▶ [About this exercise]
Quote all of the entries below word for word, keeping every line as it appears.

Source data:
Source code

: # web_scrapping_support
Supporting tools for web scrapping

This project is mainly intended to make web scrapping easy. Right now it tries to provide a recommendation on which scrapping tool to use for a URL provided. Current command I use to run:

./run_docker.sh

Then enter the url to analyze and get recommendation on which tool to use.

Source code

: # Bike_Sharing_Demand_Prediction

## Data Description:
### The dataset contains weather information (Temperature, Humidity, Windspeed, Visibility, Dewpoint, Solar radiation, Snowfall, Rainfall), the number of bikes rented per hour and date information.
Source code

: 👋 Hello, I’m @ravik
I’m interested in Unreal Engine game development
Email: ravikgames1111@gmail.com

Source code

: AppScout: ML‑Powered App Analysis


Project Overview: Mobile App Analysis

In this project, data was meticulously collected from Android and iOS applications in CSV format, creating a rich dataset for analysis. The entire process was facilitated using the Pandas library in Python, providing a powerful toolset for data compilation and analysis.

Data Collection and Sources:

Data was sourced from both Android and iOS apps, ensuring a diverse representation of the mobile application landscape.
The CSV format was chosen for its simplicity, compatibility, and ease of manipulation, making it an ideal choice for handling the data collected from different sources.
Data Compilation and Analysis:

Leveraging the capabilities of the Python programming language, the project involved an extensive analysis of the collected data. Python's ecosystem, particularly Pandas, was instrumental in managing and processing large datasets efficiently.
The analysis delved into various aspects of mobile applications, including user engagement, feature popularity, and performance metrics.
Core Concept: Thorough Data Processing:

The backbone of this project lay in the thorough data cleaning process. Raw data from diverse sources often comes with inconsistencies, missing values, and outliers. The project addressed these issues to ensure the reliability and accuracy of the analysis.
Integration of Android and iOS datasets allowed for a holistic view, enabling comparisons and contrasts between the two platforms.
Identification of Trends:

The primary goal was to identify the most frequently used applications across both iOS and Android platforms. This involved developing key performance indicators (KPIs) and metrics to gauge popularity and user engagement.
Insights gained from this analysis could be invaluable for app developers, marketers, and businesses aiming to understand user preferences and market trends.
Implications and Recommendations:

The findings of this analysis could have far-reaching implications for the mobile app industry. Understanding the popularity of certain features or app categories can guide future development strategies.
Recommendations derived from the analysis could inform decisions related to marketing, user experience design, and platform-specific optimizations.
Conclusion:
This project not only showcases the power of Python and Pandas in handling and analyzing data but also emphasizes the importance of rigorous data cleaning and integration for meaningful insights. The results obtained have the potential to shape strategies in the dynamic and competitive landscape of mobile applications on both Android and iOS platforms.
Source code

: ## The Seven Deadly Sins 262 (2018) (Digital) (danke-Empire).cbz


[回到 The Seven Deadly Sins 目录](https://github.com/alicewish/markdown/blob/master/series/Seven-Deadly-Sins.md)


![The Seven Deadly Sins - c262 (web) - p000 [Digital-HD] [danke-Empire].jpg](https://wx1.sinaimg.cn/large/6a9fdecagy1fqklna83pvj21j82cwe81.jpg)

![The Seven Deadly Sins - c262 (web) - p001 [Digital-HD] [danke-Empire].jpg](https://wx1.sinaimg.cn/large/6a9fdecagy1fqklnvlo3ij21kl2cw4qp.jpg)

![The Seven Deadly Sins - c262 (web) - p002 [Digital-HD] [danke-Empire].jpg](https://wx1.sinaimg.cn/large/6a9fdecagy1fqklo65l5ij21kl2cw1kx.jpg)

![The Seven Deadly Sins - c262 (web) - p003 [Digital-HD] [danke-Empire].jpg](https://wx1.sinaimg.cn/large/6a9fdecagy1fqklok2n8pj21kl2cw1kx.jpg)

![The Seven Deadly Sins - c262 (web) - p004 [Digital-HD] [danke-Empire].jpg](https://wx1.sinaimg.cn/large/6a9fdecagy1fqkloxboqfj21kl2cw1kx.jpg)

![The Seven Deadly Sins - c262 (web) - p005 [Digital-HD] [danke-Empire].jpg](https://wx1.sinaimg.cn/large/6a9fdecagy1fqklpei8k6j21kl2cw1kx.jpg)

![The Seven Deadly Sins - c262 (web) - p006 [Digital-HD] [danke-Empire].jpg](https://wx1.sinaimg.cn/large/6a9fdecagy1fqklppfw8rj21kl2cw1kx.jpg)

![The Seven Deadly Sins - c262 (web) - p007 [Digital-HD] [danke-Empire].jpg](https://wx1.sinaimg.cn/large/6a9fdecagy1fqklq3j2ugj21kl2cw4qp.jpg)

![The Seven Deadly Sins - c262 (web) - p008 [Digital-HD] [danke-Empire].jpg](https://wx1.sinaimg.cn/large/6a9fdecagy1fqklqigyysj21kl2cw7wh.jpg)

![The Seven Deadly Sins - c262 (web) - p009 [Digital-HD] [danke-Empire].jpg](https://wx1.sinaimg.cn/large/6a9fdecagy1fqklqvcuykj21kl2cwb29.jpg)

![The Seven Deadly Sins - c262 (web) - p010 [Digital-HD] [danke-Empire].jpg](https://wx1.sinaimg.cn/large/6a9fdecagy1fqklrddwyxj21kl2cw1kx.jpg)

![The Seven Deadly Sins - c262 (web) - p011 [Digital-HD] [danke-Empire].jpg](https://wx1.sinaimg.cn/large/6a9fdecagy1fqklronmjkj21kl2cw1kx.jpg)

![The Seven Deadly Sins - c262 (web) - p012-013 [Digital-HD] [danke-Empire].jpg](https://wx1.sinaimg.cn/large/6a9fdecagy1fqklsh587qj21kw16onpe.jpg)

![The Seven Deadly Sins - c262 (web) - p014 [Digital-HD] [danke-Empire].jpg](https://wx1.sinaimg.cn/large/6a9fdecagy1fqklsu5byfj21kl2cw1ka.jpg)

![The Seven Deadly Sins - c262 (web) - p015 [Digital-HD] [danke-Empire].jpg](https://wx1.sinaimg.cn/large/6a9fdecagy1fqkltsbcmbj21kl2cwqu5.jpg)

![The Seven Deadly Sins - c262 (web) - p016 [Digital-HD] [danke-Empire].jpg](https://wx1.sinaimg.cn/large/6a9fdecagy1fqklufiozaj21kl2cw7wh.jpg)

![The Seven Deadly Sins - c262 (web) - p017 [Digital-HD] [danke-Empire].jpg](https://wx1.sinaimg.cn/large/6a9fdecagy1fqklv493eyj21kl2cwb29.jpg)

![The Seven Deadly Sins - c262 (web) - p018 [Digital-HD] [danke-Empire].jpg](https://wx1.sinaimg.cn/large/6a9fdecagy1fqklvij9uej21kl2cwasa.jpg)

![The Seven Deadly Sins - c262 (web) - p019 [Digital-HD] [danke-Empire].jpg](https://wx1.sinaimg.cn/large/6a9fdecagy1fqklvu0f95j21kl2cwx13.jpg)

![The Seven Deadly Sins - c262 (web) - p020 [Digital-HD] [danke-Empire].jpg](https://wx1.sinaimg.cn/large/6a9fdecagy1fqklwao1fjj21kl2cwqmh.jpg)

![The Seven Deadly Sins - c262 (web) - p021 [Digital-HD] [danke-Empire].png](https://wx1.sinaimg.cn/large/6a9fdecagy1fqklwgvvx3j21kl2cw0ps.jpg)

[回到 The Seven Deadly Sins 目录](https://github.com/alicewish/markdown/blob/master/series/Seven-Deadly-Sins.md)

▶ [Task answer]
Source code

: # web_scrapping_support
Supporting tools for web scrapping

This project is mainly intended to make web scrapping easy. Right now it tries to provide a recommendation on which scrapping tool to use for a URL provided. Current command I use to run:

./run_docker.sh

Then enter the url to analyze and get recommendation on which tool to use.

Source code

: # Bike_Sharing_Demand_Prediction

## Data Description:
### The dataset contains weather information (Temperature, Humidity, Windspeed, Visibility, Dewpoint, Solar radiation, Snowfall, Rainfall), the number of bikes rented per hour and date information.
Source code

: 👋 Hello, I’m @ravik
I’m interested in Unreal Engine game development
Email: ravikgames1111@gmail.com

Source code

: AppScout: ML‑Powered App Analysis


Project Overview: Mobile App Analysis

In this project, data was meticulously collected from Android and iOS applications in CSV format, creating a rich dataset for analysis. The entire process was facilitated using the Pandas library in Python, providing a powerful toolset for data compilation and analysis.

Data Collection and Sources:

Data was sourced from both Android and iOS apps, ensuring a diverse representation of the mobile application landscape.
The CSV format was chosen for its simplicity, compatibility, and ease of manipulation, making it an ideal choice for handling the data collected from different sources.
Data Compilation and Analysis:

Leveraging the capabilities of the Python programming language, the project involved an extensive analysis of the collected data. Python's ecosystem, particularly Pandas, was instrumental in managing and processing large datasets efficiently.
The analysis delved into various aspects of mobile applications, including user engagement, feature popularity, and performance metrics.
Core Concept: Thorough Data Processing:

The backbone of this project lay in the thorough data cleaning process. Raw data from diverse sources often comes with inconsistencies, missing values, and outliers. The project addressed these issues to ensure the reliability and accuracy of the analysis.
Integration of Android and iOS datasets allowed for a holistic view, enabling comparisons and contrasts between the two platforms.
Identification of Trends:

The primary goal was to identify the most frequently used applications across both iOS and Android platforms. This involved developing key performance indicators (KPIs) and metrics to gauge popularity and user engagement.
Insights gained from this analysis could be invaluable for app developers, marketers, and businesses aiming to understand user preferences and market trends.
Implications and Recommendations:

The findings of this analysis could have far-reaching implications for the mobile app industry. Understanding the popularity of certain features or app categories can guide future development strategies.
Recommendations derived from the analysis could inform decisions related to marketing, user experience design, and platform-specific optimizations.
Conclusion:
This project not only showcases the power of Python and Pandas in handling and analyzing data but also emphasizes the importance of rigorous data cleaning and integration for meaningful insights. The results obtained have the potential to shape strategies in the dynamic and competitive landscape of mobile applications on both Android and iOS platforms.
Source code

: ## The Seven Deadly Sins 262 (2018) (Digital) (danke-Empire).cbz


[回到 The Seven Deadly Sins 目录](https://github.com/alicewish/markdown/blob/master/series/Seven-Deadly-Sins.md)


![The Seven Deadly Sins - c262 (web) - p000 [Digital-HD] [danke-Empire].jpg](https://wx1.sinaimg.cn/large/6a9fdecagy1fqklna83pvj21j82cwe81.jpg)

![The Seven Deadly Sins - c262 (web) - p001 [Digital-HD] [danke-Empire].jpg](https://wx1.sinaimg.cn/large/6a9fdecagy1fqklnvlo3ij21kl2cw4qp.jpg)

![The Seven Deadly Sins - c262 (web) - p002 [Digital-HD] [danke-Empire].jpg](https://wx1.sinaimg.cn/large/6a9fdecagy1fqklo65l5ij21kl2cw1kx.jpg)

![The Seven Deadly Sins - c262 (web) - p003 [Digital-HD] [danke-Empire].jpg](https://wx1.sinaimg.cn/large/6a9fdecagy1fqklok2n8pj21kl2cw1kx.jpg)

![The Seven Deadly Sins - c262 (web) - p004 [Digital-HD] [danke-Empire].jpg](https://wx1.sinaimg.cn/large/6a9fdecagy1fqkloxboqfj21kl2cw1kx.jpg)

![The Seven Deadly Sins - c262 (web) - p005 [Digital-HD] [danke-Empire].jpg](https://wx1.sinaimg.cn/large/6a9fdecagy1fqklpei8k6j21kl2cw1kx.jpg)

![The Seven Deadly Sins - c262 (web) - p006 [Digital-HD] [danke-Empire].jpg](https://wx1.sinaimg.cn/large/6a9fdecagy1fqklppfw8rj21kl2cw1kx.jpg)

![The Seven Deadly Sins - c262 (web) - p007 [Digital-HD] [danke-Empire].jpg](https://wx1.sinaimg.cn/large/6a9fdecagy1fqklq3j2ugj21kl2cw4qp.jpg)

![The Seven Deadly Sins - c262 (web) - p008 [Digital-HD] [danke-Empire].jpg](https://wx1.sinaimg.cn/large/6a9fdecagy1fqklqigyysj21kl2cw7wh.jpg)

![The Seven Deadly Sins - c262 (web) - p009 [Digital-HD] [danke-Empire].jpg](https://wx1.sinaimg.cn/large/6a9fdecagy1fqklqvcuykj21kl2cwb29.jpg)

![The Seven Deadly Sins - c262 (web) - p010 [Digital-HD] [danke-Empire].jpg](https://wx1.sinaimg.cn/large/6a9fdecagy1fqklrddwyxj21kl2cw1kx.jpg)

![The Seven Deadly Sins - c262 (web) - p011 [Digital-HD] [danke-Empire].jpg](https://wx1.sinaimg.cn/large/6a9fdecagy1fqklronmjkj21kl2cw1kx.jpg)

![The Seven Deadly Sins - c262 (web) - p012-013 [Digital-HD] [danke-Empire].jpg](https://wx1.sinaimg.cn/large/6a9fdecagy1fqklsh587qj21kw16onpe.jpg)

![The Seven Deadly Sins - c262 (web) - p014 [Digital-HD] [danke-Empire].jpg](https://wx1.sinaimg.cn/large/6a9fdecagy1fqklsu5byfj21kl2cw1ka.jpg)

![The Seven Deadly Sins - c262 (web) - p015 [Digital-HD] [danke-Empire].jpg](https://wx1.sinaimg.cn/large/6a9fdecagy1fqkltsbcmbj21kl2cwqu5.jpg)

![The Seven Deadly Sins - c262 (web) - p016 [Digital-HD] [danke-Empire].jpg](https://wx1.sinaimg.cn/large/6a9fdecagy1fqklufiozaj21kl2cw7wh.jpg)

![The Seven Deadly Sins - c262 (web) - p017 [Digital-HD] [danke-Empire].jpg](https://wx1.sinaimg.cn/large/6a9fdecagy1fqklv493eyj21kl2cwb29.jpg)

![The Seven Deadly Sins - c262 (web) - p018 [Digital-HD] [danke-Empire].jpg](https://wx1.sinaimg.cn/large/6a9fdecagy1fqklvij9uej21kl2cwasa.jpg)

![The Seven Deadly Sins - c262 (web) - p019 [Digital-HD] [danke-Empire].jpg](https://wx1.sinaimg.cn/large/6a9fdecagy1fqklvu0f95j21kl2cwx13.jpg)

![The Seven Deadly Sins - c262 (web) - p020 [Digital-HD] [danke-Empire].jpg](https://wx1.sinaimg.cn/large/6a9fdecagy1fqklwao1fjj21kl2cwqmh.jpg)

![The Seven Deadly Sins - c262 (web) - p021 [Digital-HD] [danke-Empire].png](https://wx1.sinaimg.cn/large/6a9fdecagy1fqklwgvvx3j21kl2cw0ps.jpg)

[回到 The Seven Deadly Sins 目录](https://github.com/alicewish/markdown/blob/master/series/Seven-Deadly-Sins.md)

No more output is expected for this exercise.